Harte Hanks wanted to boost the performance of Unica, but was having difficulty bringing all the pieces together at a price point that worked. After loading Unica onto Splice Machine and Hadoop, it found a possible solution, without a costly migration. “We are delighted with our initial results, which show queries executing several times faster with greater flexibility and efficiency,” Harte Hanks managing director of product innovation Rob Fuller says in a press release.
Zweben is confident that Splice Machine is onto something with his RDBMS on Hadoop story. And so are the company’s investors. Since its initial round of financing, the company has completed a Series B round, which netted a total of $18 million earlier this year. The company is looking to grow rapidly as the version 1 product is released (hopefully) later this year, enabling the company to recognize deferred revenues. Headcount is expected to grow from 30 now to about 80 by the end of the year, Zweben says.
Co-habituating analytic and transactional applications on the same Hadoop cluster makes sense in some ways–especially if both types of apps need access to the same giant pool of data, and it is problematic to move that data. In his Hadoop Summit keynote last year, Hadoop co-creator Doug Cutting said there’s no reason Hadoop couldn’t do OLTP workloads.
Zweben sees three use cases where blending OLTP and online analytical processing (OLAP) workloads on the same system makes sense. The first is digital marketing and advertising technology, such as campaign management, email personalization, and ecommerce personalization. “These are the kinds of apps that people have tremendous amount of first and third party data on their consumer and they want to power apps directly with that data,” he says.
“That’s a wonderful area for the Splice machine architecture because you can do very long running queries that help with audience segmentation and audience man agent and at the same time be real-time and transactional in dealing with the conversion and responses that come from the campaigns, the clicks that happen,” he says.

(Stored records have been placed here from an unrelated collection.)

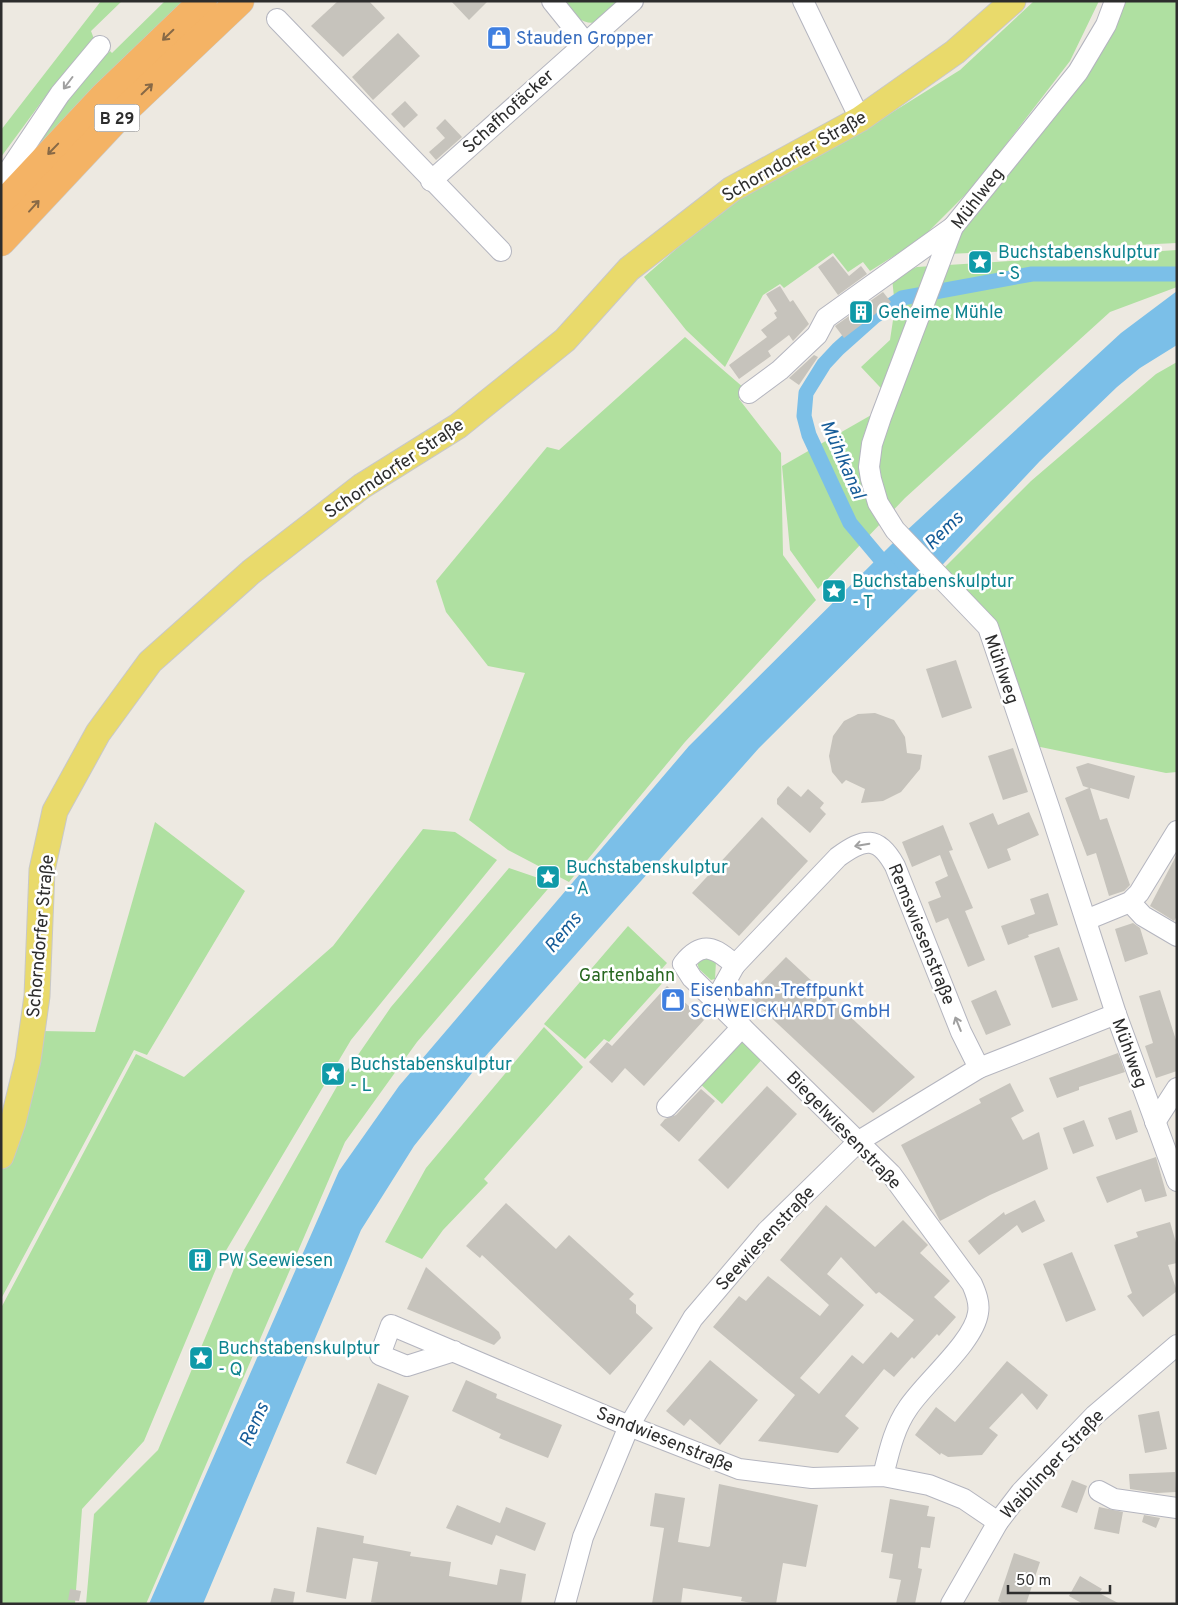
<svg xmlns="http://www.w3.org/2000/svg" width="1178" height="1605" font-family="Overpass,sans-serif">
	<rect width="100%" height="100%" fill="#ede9e1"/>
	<g fill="#afe0a1">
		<path d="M101 1H122L91 31 94 39 48 93 1 157V130Z"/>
		<path d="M165 1H191L4 186C37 139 69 92 110 51L112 53Z"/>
		<path d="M562 1H626C599 26 587 34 562 1Z"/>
		<path d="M1034 1H1099L1070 61 974 186 921 239 870 271 863 262 848 272 833 253 784 288 780 284 763 295 725 367 686 330 644 277 728 204 880 120 960 70Z"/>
		<path d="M1120 1H1177V243L948 254 953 236Z"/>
		<path d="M1177 250V287L1110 312 905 498 818 589 790 550 782 466 894 402 861 367 890 340 895 307 892 278 917 267Z"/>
		<path d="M685 337 744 388 739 399 781 453 783 555 816 600 685 742 569 882 508 850 469 820 525 673 488 666 446 612 436 581 547 447 559 450Z"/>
		<path d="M1177 362V772L1166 773 1026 744 983 629 932 580 1031 481 1156 374Z"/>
		<path d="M155 822 245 891 147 1055 134 1050 1 1299V1151L41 1031 95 1032Z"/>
		<path d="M423 829 455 832 497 860 351 1040 218 1264 144 1441 82 1509 75 1604H1V1308L136 1054 184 1077 333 946Z"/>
		<path d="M509 868 553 883 417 1042 345 1142 146 1604H86L94 1514 158 1450 236 1264 340 1081 391 1007Z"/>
		<path d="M628 926 667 963 659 972 666 979 609 1042 604 1039 585 1059 544 1024Z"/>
		<path d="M702 955 716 961 715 979 711 980 699 969 697 962Z"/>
		<path d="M544 1027 583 1067 484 1179 488 1183 443 1230 422 1259 385 1242 426 1168Z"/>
		<path d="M741 1033 765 1056 722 1104 697 1081Z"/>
	</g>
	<path fill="#7bbfe8" d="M1177 291V345L1140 368 1117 387 1040 461 930 578 759 748 483 1059 414 1146 361 1230 203 1604H149L339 1171 399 1086 689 746 892 544 1121 333Z"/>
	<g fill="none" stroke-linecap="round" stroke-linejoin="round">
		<path stroke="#7bbfe8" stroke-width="15" d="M892 573 850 523 809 435 804 416 806 393 824 364 838 349 875 316 902 298 1032 274H1177"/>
	</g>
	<g fill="#c6c3bc" fill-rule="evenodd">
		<path d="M338 1H369L385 18 343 57 311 26Z"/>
		<path d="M451 1H488L469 20Z"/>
		<path d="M398 33 420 56 373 100 352 77Z"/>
		<path d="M405 101 418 115 404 128 391 114Z"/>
		<path d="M445 119 462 137 436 160 429 152 445 138 436 128Z"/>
		<path d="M833 256 849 276 861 266 867 274 838 295 818 267Z"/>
		<path d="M780 286 790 302 793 300 809 324 793 341 789 335 768 351 771 356 739 379 729 365 767 337 761 330 777 318 774 313 777 311 766 294Z"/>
		<path d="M883 292 891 302 844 338 835 326Z"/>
		<path d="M814 355 818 357 799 385 789 378Z"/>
		<path d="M956 660 972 708 942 718 926 669Z"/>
		<path d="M875 713 894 720 905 737 907 753 922 755 920 769 901 792 883 801 861 803 865 789 846 780 842 784 832 772 829 756 833 736 844 721 858 714Z"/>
		<path d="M1013 748 1028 792 1003 800 988 756Z"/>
		<path d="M1088 763 1135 776 1129 799 1090 788 1100 820 1107 818 1130 885 1124 891 1109 896 1096 853 1087 856 1065 798 1089 788 1083 786 1076 767Z"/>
		<path d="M788 786 801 797 808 789 824 803 820 808 826 814 810 833 777 804V799Z"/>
		<path d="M1029 812 1039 835 1007 849 1011 860 988 869 969 823 993 813 998 825Z"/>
		<path d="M762 817 808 861 739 936 692 893Z"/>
		<path d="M943 825 953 850 949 851 973 908 965 911 985 960 968 967 948 918 936 923 928 902 941 897 935 882 948 876 940 855 912 867 902 842Z"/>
		<path d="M1177 854V916L1174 921 1150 906Z"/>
		<path d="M1048 893 1058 925 1028 935 1029 937 1008 945 1001 926 1035 914 1030 899Z"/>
		<path d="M1133 923 1140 928 1148 954 1125 962 1115 929Z"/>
		<path d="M1059 947 1078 1000 1052 1008 1034 956Z"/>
		<path d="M786 957 915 1077 873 1113 748 996Z"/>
		<path d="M667 986 704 1020 644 1086 625 1068 612 1083 589 1062 607 1042 612 1046Z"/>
		<path d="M996 990 1011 1025 986 1035 971 1001Z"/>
		<path d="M1160 990 1177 1043V1071L1156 1078 1145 1046 1153 1043 1139 996Z"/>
		<path d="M1118 1053 1125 1072 1079 1087V1090L1057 1098 1049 1078Z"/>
		<path d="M1010 1083 1024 1111 1011 1118 1023 1140 1039 1132 1048 1169 990 1195 940 1221 901 1145 981 1103 979 1099Z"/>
		<path d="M767 1086 797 1114 728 1189 698 1160Z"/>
		<path d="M701 1089 715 1101 679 1142 660 1125 665 1119 676 1115Z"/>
		<path d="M1131 1110 1138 1132 1116 1140 1108 1118Z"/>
		<path d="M1084 1120 1094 1146 1073 1154 1063 1128Z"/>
		<path d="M1156 1157 1167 1196 1145 1202 1141 1189 1107 1203 1096 1177Z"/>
		<path d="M1035 1200 1045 1221 1022 1233 1017 1225 979 1255 968 1241 1004 1212 1005 1215Z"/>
		<path d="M506 1203 556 1249 569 1235 634 1294 629 1299 636 1305V1313L653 1328 610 1375 482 1255 480 1258 466 1246Z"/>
		<path d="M826 1205 875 1247 903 1220 928 1245 920 1253 950 1281 934 1297 956 1317 939 1336 937 1334 914 1359 912 1357 894 1377 884 1369 845 1416 859 1428 838 1453 758 1441 795 1395 713 1327 739 1296 746 1301 768 1276 820 1316 829 1305 780 1260ZM841 1257 876 1294 879 1292 914 1320 898 1338 891 1332 863 1364 852 1355 819 1394 800 1378 864 1305 827 1274Z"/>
		<path d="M1170 1222 1177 1246V1263L1168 1265 1177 1291 1143 1317 1127 1296 1132 1293 1114 1245 1138 1237 1136 1232Z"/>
		<path d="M1072 1252 1096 1310 1066 1322 1043 1264Z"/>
		<path d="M426 1267 499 1332 501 1338 494 1345 407 1309Z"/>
		<path d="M710 1360 758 1400 720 1445 690 1419 684 1426 666 1411Z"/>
		<path d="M1007 1361 1048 1395 1037 1410 1022 1393 989 1428 998 1435 982 1455 948 1457 941 1453 940 1455 915 1435 936 1407 955 1422Z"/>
		<path d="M466 1380 497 1394 496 1398 562 1425 548 1458 499 1438 501 1434 452 1411Z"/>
		<path d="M378 1383 409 1396 376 1475 346 1463Z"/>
		<path d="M1159 1411 1167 1449 1145 1453 1138 1415Z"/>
		<path d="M1175 1472 1176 1492 1157 1493 1130 1489 1129 1474Z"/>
		<path d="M1072 1480 1087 1486 1077 1513 1061 1507Z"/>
		<path d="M719 1484 818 1505 806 1567 783 1563 776 1604H756L741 1601 742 1597 683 1588 681 1604H652L664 1528 650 1526 655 1493 685 1498 678 1542 708 1547 710 1546Z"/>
		<path d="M890 1499 929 1506 927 1516 935 1517 930 1548 921 1547 918 1568 922 1569 915 1604H896L901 1580 889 1578 893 1554 881 1552Z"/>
		<path d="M457 1505 500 1523 506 1507 546 1523 535 1551 496 1535 492 1545 446 1528Z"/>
		<path d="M1099 1507 1123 1512 1119 1534 1094 1529Z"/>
		<path d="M1144 1515 1160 1518 1156 1528 1142 1522Z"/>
		<path d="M317 1527 364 1536 363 1543 411 1552 410 1556 451 1562 449 1576 497 1585 500 1569 526 1574 521 1604H383L371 1602 378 1562 353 1558 346 1599 306 1592Z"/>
		<path d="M1014 1553 1040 1562 1026 1604H1004L998 1601Z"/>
		<path d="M1080 1576 1102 1589 1099 1593 1120 1604H1083L1069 1596Z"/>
		<path d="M274 1588 295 1592 293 1604H270Z"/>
		<path d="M70 1589 81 1591 79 1601 68 1600Z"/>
	</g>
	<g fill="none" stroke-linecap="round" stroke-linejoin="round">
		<defs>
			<g id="minor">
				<path d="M552 1 585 42"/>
				<path d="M803 1 860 119"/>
				<path d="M1115 1 1106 25 1078 72 953 227 881 417 872 444 869 467 871 479 878 503 895 530 988 627 1050 810 1116 1014 1177 1181"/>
				<path d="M277 19 501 251"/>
				<path d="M431 181 633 1"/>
				<path d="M1 182 60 94 100 46"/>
				<path d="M749 393 780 370 817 335 826 318 953 227"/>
				<path d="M1130 902 1143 916 1177 936"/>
				<path d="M1086 920 1130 902 1139 893 1177 831"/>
				<path d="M735 965 838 857C864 838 878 835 895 866L961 1032 979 1068"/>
				<path d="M715 1001 735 965C715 947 702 940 683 964L692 978 891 1174 972 1284C976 1293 980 1303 978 1313 974 1342 925 1382 908 1408 894 1428 889 1452 883 1476"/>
				<path d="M667 1107 742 1027"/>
				<path d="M1155 1122 1177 1088"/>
				<path d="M454 1351 407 1366 380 1355 391 1325 629 1426 739 1469 812 1478 883 1476 929 1485 964 1499 998 1522"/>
				<path d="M1099 1491 1114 1499 1177 1508"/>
				<path d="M565 1604 583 1537 629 1426 693 1318 767 1231 859 1141 979 1068 1116 1014"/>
				<path d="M951 1604 998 1522 1021 1492 1095 1415 1177 1345"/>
			</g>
			<path id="major" d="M1 1156 13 1122 28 1060 37 996 42 870 55 811 98 733 150 662 251 572 362 486 458 426 565 340 629 269 732 189 860 119 955 52 1013 1"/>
			<g id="highway">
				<path d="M1 206 104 96 203 1"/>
				<path d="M1 242 123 112 240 1"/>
			</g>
		</defs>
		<use href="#minor" stroke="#b4b5bf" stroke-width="22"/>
		<use href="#major" stroke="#c8c8c8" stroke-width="27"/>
		<use href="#highway" stroke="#c8c8c8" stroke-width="29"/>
		<use href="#minor" stroke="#fff" stroke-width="20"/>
		<use href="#major" stroke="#e9da6b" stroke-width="25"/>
		<use href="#highway" stroke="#f4b365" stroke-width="28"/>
	</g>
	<defs><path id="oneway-shaft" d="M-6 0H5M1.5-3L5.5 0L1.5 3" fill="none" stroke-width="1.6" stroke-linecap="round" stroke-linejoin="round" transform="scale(1.25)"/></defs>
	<g stroke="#876946">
		<use href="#oneway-shaft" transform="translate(168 35) rotate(136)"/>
		<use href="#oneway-shaft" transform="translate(147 89) rotate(-44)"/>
		<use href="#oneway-shaft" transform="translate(53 149) rotate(134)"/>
		<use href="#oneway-shaft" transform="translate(34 206) rotate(-48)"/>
	</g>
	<g stroke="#a0a0a0">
		<use href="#oneway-shaft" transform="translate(68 83) rotate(127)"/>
		<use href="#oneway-shaft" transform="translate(862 845) rotate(170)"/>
		<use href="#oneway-shaft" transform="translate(958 1024) rotate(-112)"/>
	</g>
	<defs>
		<symbol id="shop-square" viewBox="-11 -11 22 22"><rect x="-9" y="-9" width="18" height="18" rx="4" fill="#3f7fe0" stroke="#fff"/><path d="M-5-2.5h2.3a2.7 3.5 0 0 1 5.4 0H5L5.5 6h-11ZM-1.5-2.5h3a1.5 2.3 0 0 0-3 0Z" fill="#fff"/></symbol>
		<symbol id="sight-square" viewBox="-11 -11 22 22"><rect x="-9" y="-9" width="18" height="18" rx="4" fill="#0f9aa8" stroke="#fff"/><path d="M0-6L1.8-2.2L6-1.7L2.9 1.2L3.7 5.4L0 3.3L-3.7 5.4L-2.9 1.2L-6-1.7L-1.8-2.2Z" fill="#fff"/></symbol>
		<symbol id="building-square" viewBox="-11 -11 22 22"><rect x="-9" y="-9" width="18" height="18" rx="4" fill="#0f9aa8" stroke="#fff"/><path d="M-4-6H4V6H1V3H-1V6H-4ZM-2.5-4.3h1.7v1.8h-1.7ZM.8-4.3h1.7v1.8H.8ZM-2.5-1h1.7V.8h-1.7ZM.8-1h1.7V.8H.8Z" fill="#fff"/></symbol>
	</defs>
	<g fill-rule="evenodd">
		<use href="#shop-square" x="485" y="24" width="28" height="28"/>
		<use href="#sight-square" x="966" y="248" width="28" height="28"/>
		<use href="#building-square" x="847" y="298" width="28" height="28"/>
		<use href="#sight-square" x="820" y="577" width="28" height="28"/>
		<use href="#sight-square" x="534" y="863" width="28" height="28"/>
		<use href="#shop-square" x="659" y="986" width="28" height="28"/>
		<use href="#sight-square" x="319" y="1060" width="28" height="28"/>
		<use href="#building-square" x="186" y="1246" width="28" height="28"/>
		<use href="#sight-square" x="187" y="1344" width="28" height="28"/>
	</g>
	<g text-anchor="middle" stroke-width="5" stroke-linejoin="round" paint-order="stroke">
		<rect fill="#fff" stroke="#6c6c6c" stroke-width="1" x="94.5" y="104.5" width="45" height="27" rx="4"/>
		<g font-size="16" font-weight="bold" fill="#2d2d2d">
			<text x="117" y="124">B 29</text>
		</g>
		<g font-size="18" fill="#366cbe" stroke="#fff" text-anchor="start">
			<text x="516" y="44">Stauden Gropper</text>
			<text x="690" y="996">Eisenbahn-Treffpunkt<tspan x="690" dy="21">SCHWEICKHARDT GmbH</tspan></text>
		</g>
		<g font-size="18" fill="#2d2d2d" stroke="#fff">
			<text transform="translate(508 111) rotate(-42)" y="6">Schafhofäcker</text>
			<text transform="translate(794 156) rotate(-30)" y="6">Schorndorfer Straße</text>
			<text transform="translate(977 198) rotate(-52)" y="6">Mühlweg</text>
			<text transform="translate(394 468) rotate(-34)" y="6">Schorndorfer Straße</text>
			<text transform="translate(1002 669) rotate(71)" y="6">Mühlweg</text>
			<text transform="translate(922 934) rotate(68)" y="6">Remswiesenstraße</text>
			<text transform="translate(40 936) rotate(-85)" y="6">Schorndorfer Straße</text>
			<text transform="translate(1130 1053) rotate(70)" y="6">Mühlweg</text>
			<text transform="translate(844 1130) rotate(46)" y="6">Biegelwiesenstraße</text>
			<text transform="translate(765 1238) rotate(-47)" y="6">Seewiesenstraße</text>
			<text transform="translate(665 1439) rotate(22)" y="6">Sandwiesenstraße</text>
			<text transform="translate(1052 1464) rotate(-47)" y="6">Waiblinger Straße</text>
		</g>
		<g font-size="18" fill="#0d838f" stroke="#fff" text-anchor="start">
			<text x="998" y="258">Buchstabenskulptur<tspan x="998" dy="21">- S</tspan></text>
			<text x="878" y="318">Geheime Mühle</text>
			<text x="852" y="587">Buchstabenskulptur<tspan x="852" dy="21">- T</tspan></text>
			<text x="566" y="873">Buchstabenskulptur<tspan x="566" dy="21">- A</tspan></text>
			<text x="350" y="1070">Buchstabenskulptur<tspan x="350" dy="21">- L</tspan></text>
			<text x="218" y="1266">PW Seewiesen</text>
			<text x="218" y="1354">Buchstabenskulptur<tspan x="218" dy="21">- Q</tspan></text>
		</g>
		<g font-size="18" fill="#276720" stroke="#fff">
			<text x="627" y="981">Gartenbahn</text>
		</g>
		<g font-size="19" font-style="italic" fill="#165c98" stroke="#fff">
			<text transform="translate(844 459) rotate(66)" y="7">Mühlkanal</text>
			<text transform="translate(943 530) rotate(-45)" y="7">Rems</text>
			<text transform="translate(562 932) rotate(-50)" y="7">Rems</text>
			<text transform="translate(253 1424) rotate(-66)" y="7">Rems</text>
		</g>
	</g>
	<rect width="1178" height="1605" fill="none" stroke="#2d2d2d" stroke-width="5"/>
	<path d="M1008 1585v8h102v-8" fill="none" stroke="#2d2d2d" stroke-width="2.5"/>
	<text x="1016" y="1585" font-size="15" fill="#2d2d2d" stroke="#ffffff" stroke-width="4" paint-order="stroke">50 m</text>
</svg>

Doing complex event processing with senor data originating from the Internet of Things is another potential use case. “Being able to do health monitoring applications on large-scale networks of devices, or set top boxes in the telecommunications world and so forth,” he says. Lastly, the proliferation of digital health records from EMR and EHR systems, in combination with genome sequencing data and demographic data, is providing new opportunities to develop personalized medicine in the life sciences market.
Splice Machine is available for download now. The software is free to download and test on anything from a single desktop to a massive cluster (you must contact the company to receive the clustered version). If a Splice Machine database is put into production, an enterprise subscription is required. The list price is $5,000 per node.